Monday, November 10, 2008

How to Master the Art of Getting Great Ideas by Tom Hopkins

After achieving his first big success, Mickey Spillane, the famous writer of detective stories, felt that he needed to work less and play more for a while. So he settled in at a popular seaside resort that summer and began having a great time.

During the long lazy days of that summer at the beach, Mickey often sat down at his typewriter to work. But the ideas just wouldn't come to this gifted young writer. With plenty of money in the bank, Mickey wasn't worried. Each time, after trying to work for a few minutes, he'd give up and go back to enjoying himself. Somehow it didn't seem important that his bank balance was steadily shrinking.

Then some unplanned expenses came up and, overnight, Mickey's financial situation changed from comfortable to uncomfortable. Keenly aware that he needed to make money fast, Mickey was at his typewriter early the next morning. For the first time in months he had determination in his heart.

But this time he was worried. A whole summer without a single idea worth putting on paper! Had his writing skill been baked out on the beach? Within a few minutes Spillane knew the answer. Ideas-good, salable ideas were crowding into his mind. Under the goad of necessity he wrote one of his best stories, and then went on to the outstanding career that continues today.

How do you practice the art of getting great ideas? There are six requirements: want, need, exactness, preparation, belief, and execution.

WANT AND NEED

You won't get ideas unless you somehow tell your subconscious mind that you both need and really want ideas. The key word here is want. It's far more important to want ideas than to merely need them. Understanding this distinction is crucial. All constant losers, compulsive gamblers, and confirmed alcoholics desperately need new ideas to change their direction before it's too late. Since positive ideas are everywhere, why don't these people jump on some of them?
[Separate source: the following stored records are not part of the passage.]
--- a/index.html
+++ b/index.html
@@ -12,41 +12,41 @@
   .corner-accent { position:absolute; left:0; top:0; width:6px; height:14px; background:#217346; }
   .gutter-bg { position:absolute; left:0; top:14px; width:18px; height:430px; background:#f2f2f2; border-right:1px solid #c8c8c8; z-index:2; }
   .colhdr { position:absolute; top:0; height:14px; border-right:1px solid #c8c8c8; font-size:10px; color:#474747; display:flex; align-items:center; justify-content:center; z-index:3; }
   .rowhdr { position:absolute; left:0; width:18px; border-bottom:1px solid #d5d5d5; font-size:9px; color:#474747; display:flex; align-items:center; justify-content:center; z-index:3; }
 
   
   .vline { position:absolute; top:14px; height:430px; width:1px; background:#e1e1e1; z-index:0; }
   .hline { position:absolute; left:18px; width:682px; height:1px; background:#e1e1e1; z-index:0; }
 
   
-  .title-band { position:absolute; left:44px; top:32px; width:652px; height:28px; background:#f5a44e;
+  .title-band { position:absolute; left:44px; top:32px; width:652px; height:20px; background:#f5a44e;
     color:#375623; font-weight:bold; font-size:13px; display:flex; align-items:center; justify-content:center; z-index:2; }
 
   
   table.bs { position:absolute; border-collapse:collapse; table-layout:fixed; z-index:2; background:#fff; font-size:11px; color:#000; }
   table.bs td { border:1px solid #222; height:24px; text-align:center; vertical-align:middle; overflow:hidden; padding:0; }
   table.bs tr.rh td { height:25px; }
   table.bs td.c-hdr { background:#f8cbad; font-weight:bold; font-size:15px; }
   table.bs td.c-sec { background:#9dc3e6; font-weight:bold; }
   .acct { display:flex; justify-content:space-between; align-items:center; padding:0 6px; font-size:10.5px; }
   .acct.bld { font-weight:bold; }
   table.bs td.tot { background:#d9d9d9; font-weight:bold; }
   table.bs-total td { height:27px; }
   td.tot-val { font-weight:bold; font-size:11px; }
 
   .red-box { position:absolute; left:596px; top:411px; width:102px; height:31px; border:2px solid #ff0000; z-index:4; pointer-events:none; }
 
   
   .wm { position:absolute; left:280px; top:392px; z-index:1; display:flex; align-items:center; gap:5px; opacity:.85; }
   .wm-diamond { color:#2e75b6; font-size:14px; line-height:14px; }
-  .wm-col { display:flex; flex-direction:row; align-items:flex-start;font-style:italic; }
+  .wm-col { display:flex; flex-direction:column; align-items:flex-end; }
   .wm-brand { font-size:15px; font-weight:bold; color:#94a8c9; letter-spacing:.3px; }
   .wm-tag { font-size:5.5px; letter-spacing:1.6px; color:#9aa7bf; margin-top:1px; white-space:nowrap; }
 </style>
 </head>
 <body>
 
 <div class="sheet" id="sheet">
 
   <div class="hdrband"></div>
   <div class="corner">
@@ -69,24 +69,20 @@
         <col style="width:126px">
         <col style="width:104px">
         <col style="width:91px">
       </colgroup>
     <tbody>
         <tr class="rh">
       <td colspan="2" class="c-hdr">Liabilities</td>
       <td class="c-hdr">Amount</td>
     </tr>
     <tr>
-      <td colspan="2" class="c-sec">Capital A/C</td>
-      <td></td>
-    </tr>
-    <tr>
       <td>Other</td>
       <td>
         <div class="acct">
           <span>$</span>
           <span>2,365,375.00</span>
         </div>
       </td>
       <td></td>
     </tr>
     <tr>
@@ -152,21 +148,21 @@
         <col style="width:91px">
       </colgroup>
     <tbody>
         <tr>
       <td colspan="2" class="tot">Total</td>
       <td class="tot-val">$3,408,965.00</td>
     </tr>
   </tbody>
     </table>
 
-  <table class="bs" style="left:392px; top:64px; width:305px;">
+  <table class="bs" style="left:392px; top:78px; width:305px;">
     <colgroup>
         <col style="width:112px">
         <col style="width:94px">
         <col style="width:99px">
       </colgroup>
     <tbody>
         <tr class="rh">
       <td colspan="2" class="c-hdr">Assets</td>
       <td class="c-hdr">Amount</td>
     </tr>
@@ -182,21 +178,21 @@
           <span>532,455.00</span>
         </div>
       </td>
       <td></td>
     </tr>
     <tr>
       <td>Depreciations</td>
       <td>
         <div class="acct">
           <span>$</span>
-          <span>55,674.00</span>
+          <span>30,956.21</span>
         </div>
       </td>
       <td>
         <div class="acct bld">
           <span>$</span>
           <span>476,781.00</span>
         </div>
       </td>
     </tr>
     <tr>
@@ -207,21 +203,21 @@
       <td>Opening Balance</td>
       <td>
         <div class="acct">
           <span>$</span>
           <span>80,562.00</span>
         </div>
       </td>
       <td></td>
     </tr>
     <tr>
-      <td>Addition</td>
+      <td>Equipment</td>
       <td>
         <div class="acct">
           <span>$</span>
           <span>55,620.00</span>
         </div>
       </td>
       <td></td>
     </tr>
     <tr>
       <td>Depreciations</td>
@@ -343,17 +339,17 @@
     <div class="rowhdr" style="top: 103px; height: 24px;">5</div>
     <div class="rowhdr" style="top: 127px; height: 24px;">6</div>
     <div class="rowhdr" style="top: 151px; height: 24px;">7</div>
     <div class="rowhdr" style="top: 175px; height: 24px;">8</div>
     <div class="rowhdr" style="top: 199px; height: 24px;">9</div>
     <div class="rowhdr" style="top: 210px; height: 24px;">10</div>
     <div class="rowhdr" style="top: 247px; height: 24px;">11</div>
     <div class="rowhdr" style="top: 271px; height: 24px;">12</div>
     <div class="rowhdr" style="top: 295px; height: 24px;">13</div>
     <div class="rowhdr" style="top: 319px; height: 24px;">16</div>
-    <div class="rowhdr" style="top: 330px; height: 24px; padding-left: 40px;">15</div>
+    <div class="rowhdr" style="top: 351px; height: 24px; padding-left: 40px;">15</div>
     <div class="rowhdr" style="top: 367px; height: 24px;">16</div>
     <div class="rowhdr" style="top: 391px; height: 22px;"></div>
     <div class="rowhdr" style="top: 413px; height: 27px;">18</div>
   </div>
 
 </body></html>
Because they don't want to stop doing what's hurting them; they don't want to pay the price of success; they don't want to face realities of living; they don't want to change.

EXACTNESS

You have to know the specific kind of solutions you want. Mickey Spillane thought of exciting scenes when he needed them because he knew exactly what he wanted-ideas for great detective stories. We all want ideas that will make us millions. Unfortunately, that's not specific enough to let the subconscious mind do its work. You can't pull important and specific ideas out of your subconscious mind until you've put important and specific problems in it.

PREPARATION

Nothing is free. Profitable innovation and effective imagination are no exception to this rule. Inventiveness and creativity aren't gifts that a lucky few use effortlessly-that notion is false. After you've paid the price, your imagination will soar and innovative ideas will flow from your brain. The price for that result has to be paid with study, with experience-gaining work, and with alert thought. You create ideas by becoming specific in your thinking and thorough with your study of a subject that excites you. Success-building ideas come only to those who look for them vigorously and intelligently.

BELIEF

Your subconscious mind wants to be used; it wants to be controlled intelligently; it wants to help you grow and win and be happy. So it will go along with self-instructions that aren't true today in order to help you make them true tomorrow.
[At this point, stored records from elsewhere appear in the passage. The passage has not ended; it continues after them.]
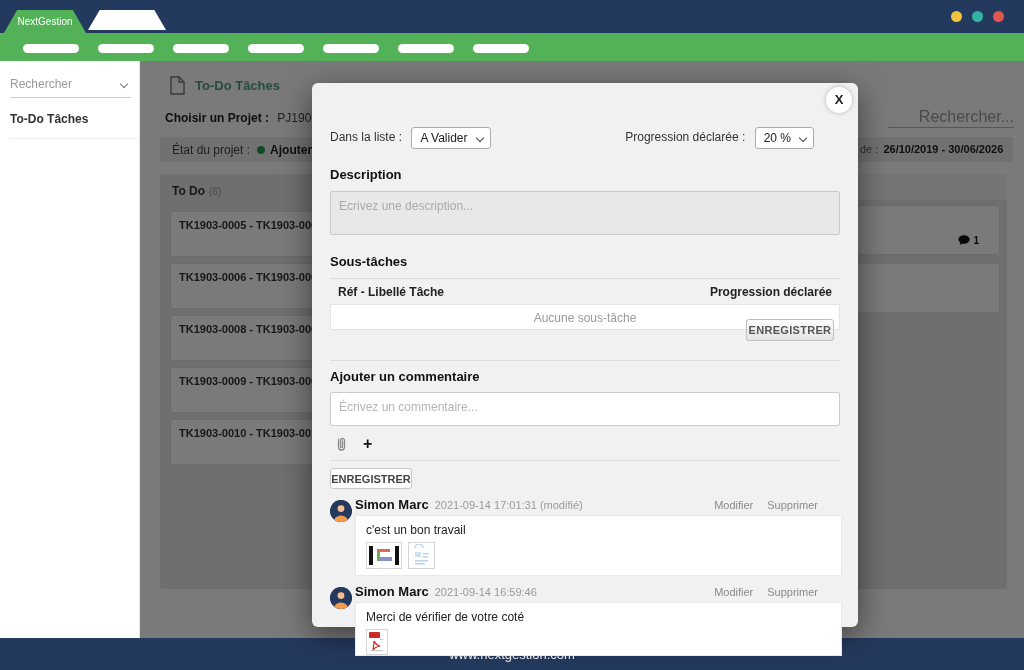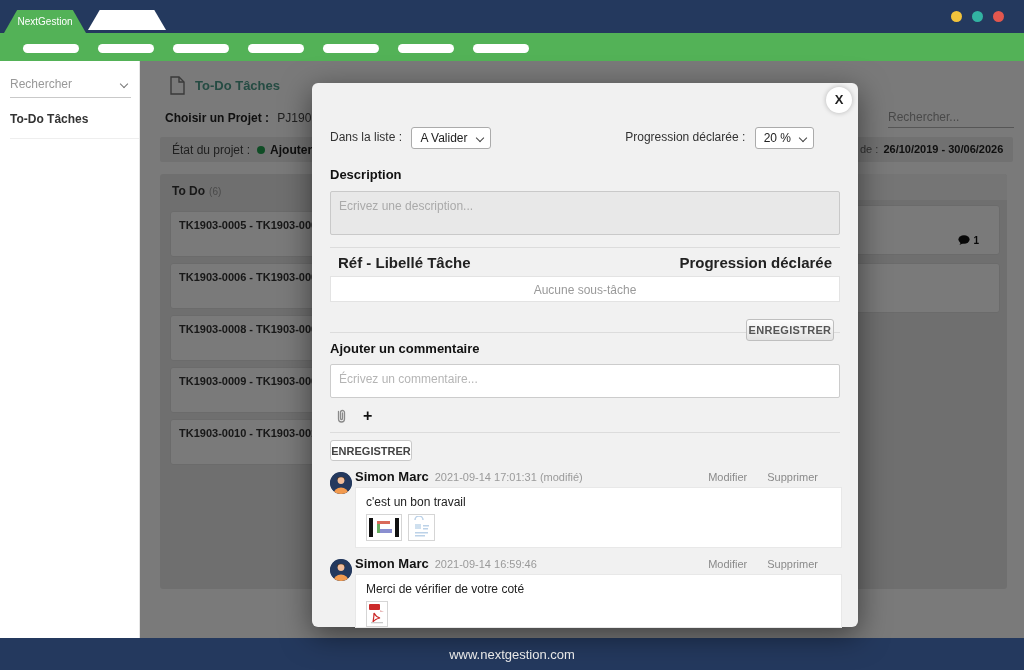--- a/index.html
+++ b/index.html
@@ -40,21 +40,21 @@
   .proj-label { font-weight:bold; color:#222; }
   .proj-value { color:#444; margin-left:5px; }
   .status-bar { position:absolute; left:20px; top:76px; width:853px; height:25px; background:#ededed; border-radius:2px;
     display:flex; align-items:center; padding:0 12px; }
   .status-label { color:#444; }
   .status-dot { width:8px; height:8px; border-radius:50%; background:#21A04F; display:inline-block; margin:0 5px 0 7px; }
   .status-value { font-weight:bold; color:#222; }
   .period { position:absolute; left:720px; top:82px; font-size:11px; color:#666; white-space:nowrap; }
   .period b { color:#222; margin-left:2px; }
   .board-search { position:absolute; left:748px; top:45px; width:126px; height:22px; border:none; outline:none;
-    border-bottom:1px solid #b5b5b5; background:transparent; font-size:12px; color:#555; }
+    border-bottom:1px solid #b5b5b5; background:transparent; font-size:16px; color:#555;text-align:right; }
   .board-search::placeholder { color:#9a9a9a; }
 
   .panel { position:absolute; top:113px; height:415px; background:#e9e9e9; border-radius:3px; }
   .panel.left { left:20px; width:330px; padding:8px 10px; }
   .panel.right { left:515px; width:352px; }
   .col-title { font-weight:bold; color:#333; font-size:12px; margin:2px 0 13px 2px; }
   .col-count { font-weight:normal; color:#999; font-size:10px; margin-left:4px; }
   .col-headband { height:26px; background:#f5f5f5; border-radius:3px 3px 0 0; }
   .card { position:relative; background:#fff; border:1px solid #e0e0e0; border-radius:3px; }
   .panel.left .card { width:310px; height:46px; margin-bottom:6px; }
@@ -79,41 +79,41 @@
   .select { display:inline-flex; align-items:center; background:#fff; border:1px solid #ababab; border-radius:3px;
     height:22px; padding:0 22px 0 8px; margin-left:6px; position:relative; font-size:12px; color:#222; cursor:pointer; vertical-align:middle; }
   .select .sel-caret { position:absolute; right:7px; top:7px; width:6px; height:6px; border-right:1.5px solid #444;
     border-bottom:1.5px solid #444; transform:rotate(45deg); }
   .ctl-right { position:absolute; right:26px; top:0; }
   .m-sec { font-size:13px; font-weight:bold; color:#111; margin-top:16px; }
   .desc-area { width:510px; height:44px; margin-top:9px; background:#e8e8e8; border:1px solid #c9c9c9; border-radius:2px;
     resize:none; font-family:inherit; font-size:12px; padding:7px 8px; color:#333; outline:none; }
   .desc-area::placeholder { color:#aaa; }
   .sub-table { margin-top:9px; border-top:1px solid #dcdcdc; }
-  .sub-head { display:flex; justify-content:space-between; padding:6px 8px 5px 8px; font-weight:bold; font-size:15px; color:#222; }
+  .sub-head { display:flex; justify-content:space-between; padding:6px 8px 5px 8px; font-weight:bold; font-size:12px; color:#222; }
   .sub-empty { background:#fff; border:1px solid #e3e3e3; height:26px; text-align:center; line-height:26px; color:#9a9a9a; }
   .btn-save1 { position:absolute; right:24px; top:236px; width:88px; height:22px; border:1px solid #bfbfbf; border-radius:3px;
     background:linear-gradient(#fdfdfd,#e3e3e3); font-size:11px; font-weight:bold; color:#555; letter-spacing:.3px;
     font-family:inherit; cursor:pointer; }
   .m-hr { border:none; border-top:1px solid #dcdcdc; margin-top:30px; }
   .cmt-area { width:510px; height:34px; margin-top:8px; background:#fff; border:1px solid #ccc; border-radius:2px;
     resize:none; font-family:inherit; font-size:12px; padding:7px 8px; color:#333; outline:none; }
   .cmt-area::placeholder { color:#b5b5b5; }
   .attach-row { display:flex; align-items:center; gap:14px; margin:6px 0 0 4px; height:18px; }
   .plus { font-size:16px; font-weight:bold; color:#111; cursor:pointer; line-height:14px; }
   .m-hr2 { border:none; border-top:1px solid #dcdcdc; margin-top:7px; }
   .btn-save2 { margin-top:7px; width:82px; height:21px; background:#fff; border:1px solid #c9c9c9; border-radius:3px;
     font-size:11px; font-weight:bold; color:#444; font-family:inherit; cursor:pointer; }
 
   .comment { position:relative; margin-top:8px; }
   .avatar { position:absolute; left:0; top:3px; width:22px; height:22px; border-radius:50%; overflow:hidden; background:#24395E; }
   .c-head { margin-left:25px; display:flex; align-items:baseline; }
   .c-author { font-weight:bold; font-size:13px; color:#111; }
   .c-time { font-size:11px; color:#9a9a9a; margin-left:6px; }
-  .c-links { margin-left:auto; padding-right:22px; font-size:11px; color:#8a8a8a; display:flex; gap:20px; }
+  .c-links { margin-left:auto; padding-right:22px; font-size:11px; color:#8a8a8a; display:flex; gap:14px; }
   .c-links span { cursor:pointer; }
   .c-body { margin:3px 0 0 25px; width:487px; background:#fff; border:1px solid #e8e8e8; padding:7px 10px 6px 10px; }
   .c-text { font-size:12px; color:#222; }
   .thumbs { display:flex; gap:6px; margin-top:5px; }
   .thumb { background:#fff; border:1px solid #d5d5d5; display:flex; align-items:center; justify-content:center; cursor:pointer; }
 
   svg { display:block; }
 </style>
 </head>
 <body>
@@ -239,20 +239,21 @@
         <span class="select">
           <span>20 %</span>
           <i class="sel-caret"></i>
         </span>
       </span>
     </div>
 
     <div class="m-sec">Description</div>
     <textarea class="desc-area" placeholder="Ecrivez une description..." style=""></textarea>
 
+    <div class="m-sec">Sous-tâches</div>
     <div class="sub-table">
       <div class="sub-head">
         <span>Réf - Libellé Tâche</span>
         <span>Progression déclarée</span>
       </div>
       <div class="sub-empty">Aucune sous-tâche</div>
     </div>
     <button class="btn-save1">ENREGISTRER</button>
 
     <hr class="m-hr">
But it won't allow you to fool it forever. In the laborious process of creating ideas, your subconscious mind has to know that some of them will be used. Not necessarily all of them-or even most of them. But a few of them must be used. Otherwise the flow will eventually be choked off. The more ideas you use and benefit from, the more ideas you'll have and the better they'll be.

EXECUTION

The profit of great ideas comes when you turn them into reality. Get rid of the delusion that you can have a great idea and then get a mechanic to work out the details. The details are the invention. Unless you work out the details in a practical way, you can't control the profit that can be made from your great idea.

Pick a limited field to specialize in. Learn everything that's already known about that subject. Work in that field by taking the best job you can find in it rather than a better one elsewhere. Then start thinking every hour of every day about what can be done to improve performance in your specialty. When you've done all these things, valuable ideas will start flowing out of your mind. Success is doing, not wishing.